Alıştırma Görevleri
**1.** Alıntının "olur (Porter,1990)." ile başlayıp "itici güç olmuştur." ifadesine kadar süren bölümünü, "bilgi teknolojilerinin" ifadesini "iletişim teknolojilerinin" ile değiştirerek yeniden yazın.
**2.** Alıntıya göre küme içinde müşteri – tedarikçi ilişkisi oluşturan işletmeler neyi daha kolay kurabilir?

Alıntı
::::

Kümelenme girişimleri yenilikleri destekler, hızlandırır ve onları pazar olgunluğuna eriştirir. Böylece kümelemeye dâhil olan şirketlerin uzun vadede ekonomik başarısını garantiler. Bu girişimler, ilgili bölgeyi ve ekonomiyi sürekli güçlendiren faktörler arasında yer alan kaynak ve finansman sağlanması, kritik ölçütlerin kazanılması, bilgi ve uzmanlık dağılımı için etkili yöntemdirler. İşbirliğine dayalı araştırma ve daha yoğun rekabet aracılığı ile daha hızlı yenilenme sağlanmış

olur (Porter,1990).

Yenilikçi girişimler genel olarak bölgelerin ve özelde de sanayinin başarısı için büyük önem taşımaktadır. Günümüzde ekonomik küreselleşmenin yükselişi ve bilgi teknolojilerinin yaygınlaşması yenilikçi süreçlerin hızlanmasında itici güç olmuştur.

İşbirliği, sanayi ve özellikle de KOBİ’ler, araştırma kurumları ile üniversiteler

arasında dayanışmayı teşvik etmek demektir. İşbirliği projelerinin desteklenmesi, yenilikçi faaliyetlerin artmasına ve Ar-Ge kurumları ile üniversitelerden sanayiye teknoloji transferinin sağlanmasına olanak verir.

İnovasyon süreciyle birlikte, Ar-Ge çalışmaları kümenin rekabetçi olması ve

rekabetçi kalması için gerekmektedir. Bunun yanında, pazardaki büyük firmaların tedarikçisi olmak için de gereklidir. Kümelerde yer alan KOBİ’ler arasında Ar-Ge faaliyetlerini üstlenme kabiliyeti üst düzeyde olur .

3. Tedarik Gücü Sağlaması:

Küme içinde müşteri – tedarikçi ilişkisi oluşturan işletmeler karşılıklı işbirliğini daha kolay kurabilirler. Aksi takdirde ne kadar mükemmel işletmeler olsa bile bireysellikten uzaklaşamaz ve çevreye karşı körleşerek başarısız olunabilir. Küreselleşen dünyada sahip olduğumuz pazarı genişletmenin yolu işbirliği yapmaktan geçmektedir.

::::

Veri Kayıtları
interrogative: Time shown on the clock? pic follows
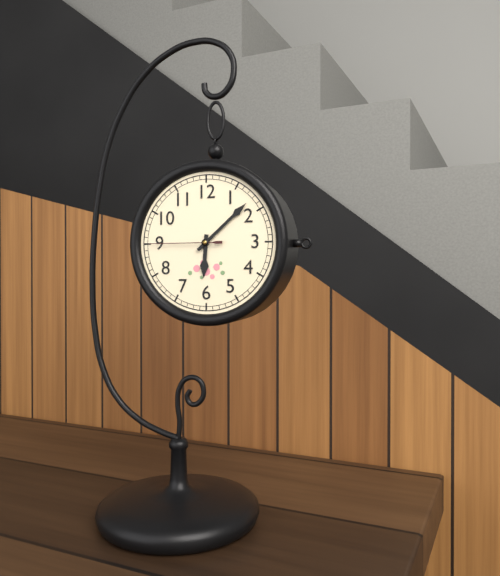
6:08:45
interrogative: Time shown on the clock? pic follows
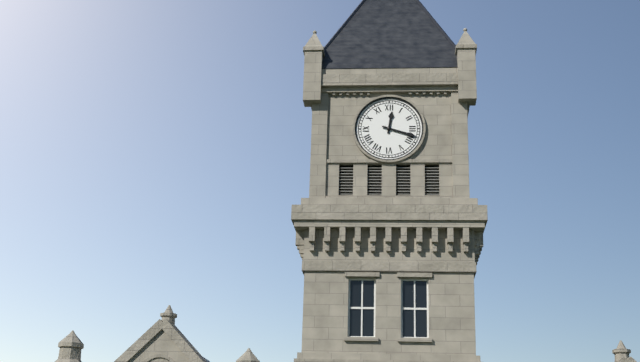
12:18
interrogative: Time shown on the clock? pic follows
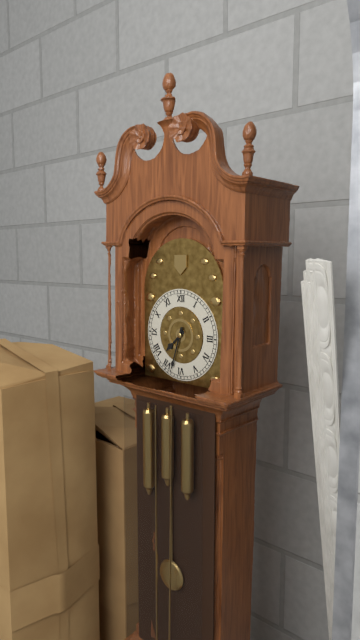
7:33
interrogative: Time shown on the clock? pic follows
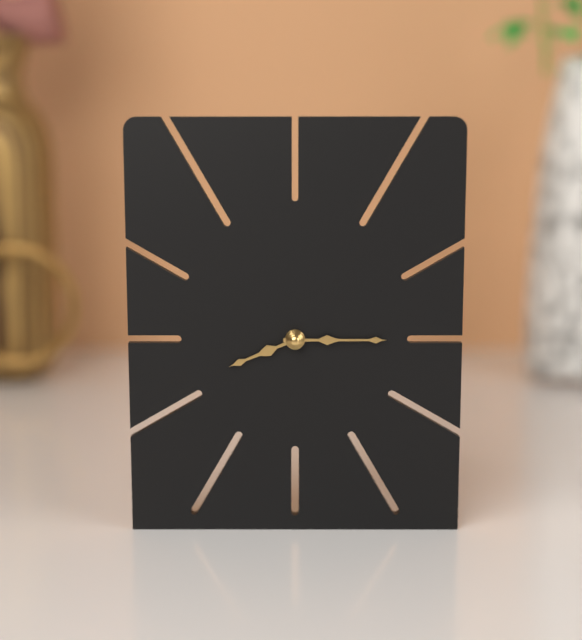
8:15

::::

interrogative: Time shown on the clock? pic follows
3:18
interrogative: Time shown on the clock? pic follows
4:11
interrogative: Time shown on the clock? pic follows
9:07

::::

Sırasıyla Yanıtlar
**1.**
olur (Porter,1990).

Yenilikçi girişimler genel olarak bölgelerin ve özelde de sanayinin başarısı için büyük önem taşımaktadır. Günümüzde ekonomik küreselleşmenin yükselişi ve iletişim teknolojilerinin yaygınlaşması yenilikçi süreçlerin hızlanmasında itici güç olmuştur.

**2.** Karşılıklı işbirliğini.